O gato de rua
A chuva dera uma trégua muito bem vinda.
Chovia desde o começo da madrugada e lá pelas nove horas transformara-se numa fina e gelada garoa que parecia decidida a manter-se até o fim dos tempos... Até que cessou e o sol despontou entre as nuvens. O tráfego, entretanto era intenso, assim como os pedestres, indo e vindo pelas ruas enlameadas.
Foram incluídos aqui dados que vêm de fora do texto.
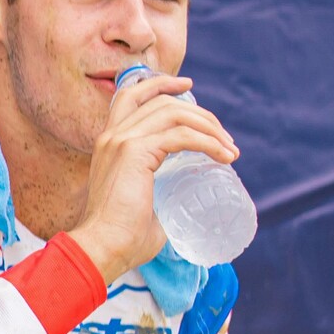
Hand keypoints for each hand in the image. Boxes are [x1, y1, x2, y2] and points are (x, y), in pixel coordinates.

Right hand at [66, 68, 238, 281]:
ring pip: (175, 113)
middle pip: (160, 101)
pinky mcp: (134, 151)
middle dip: (198, 111)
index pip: (131, 97)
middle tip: (223, 134)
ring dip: (209, 127)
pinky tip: (224, 156)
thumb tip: (185, 202)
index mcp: (108, 144)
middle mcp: (112, 136)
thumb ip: (159, 193)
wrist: (103, 247)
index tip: (188, 87)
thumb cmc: (123, 238)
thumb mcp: (142, 202)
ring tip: (230, 148)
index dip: (160, 85)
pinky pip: (181, 136)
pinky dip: (208, 143)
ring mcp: (121, 141)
Um gato de rua, negro, de pelos crespos e sujos, mas com olhos verdes e vivos como raríssimas esmeraldas, aproveitou essa pausa para arrastar-se para um lugar mais seco. Encontrara um bom esconderijo durante a noite, um espaço vago numa pilha de tijolos, adormeceu sem dar-se conta da água que adentrou seu espaço e ensopou-o. Ainda era jovem e queria imensamente secar-se. Logo, com a chegada do sol escapuliu dali, mas sua agilidade e rapidez se foram. Estava pesado; os olhos cansados e até a respiração ofegava um pouco. Como todo bicho irracional não tinha a mínima noção do que poderia ter lhe ocorrido, mas não comia bem há algum tempo e sabia que tinha fome. Muita. Caminhou pela rua fria e quando chegava ao outro lado uma coisa negra surgiu repentinamente, houve um grito estridente e então o atingiu nas costas. Os ossos das pernas dobraram-se e partiram-se, junto com a coluna. Os pequeninos ossos da cauda esmigalharam-se. Gritou e rolou no chão gemendo. Ensopou-se ainda mais. O vulto sumiu rua acima.
Arrastou-se dolorosamente até chegar ao meio-fio, o esforço para subir na calçada varava-lhe o corpo todo em dores pontiagudas. Desistiu. Bebericou água numa pequena poça e acomodou-se ali mesmo. Fitava pés que passavam perto chapinhando água em sua cara peluda e desviando-se dele. Pés quase descalços e sujos, pés forrados com couros grossos e sujos. Coisas negras corriam de um lado a outro da rua.
Ficou a observar tudo isso pelo resto daquele dia.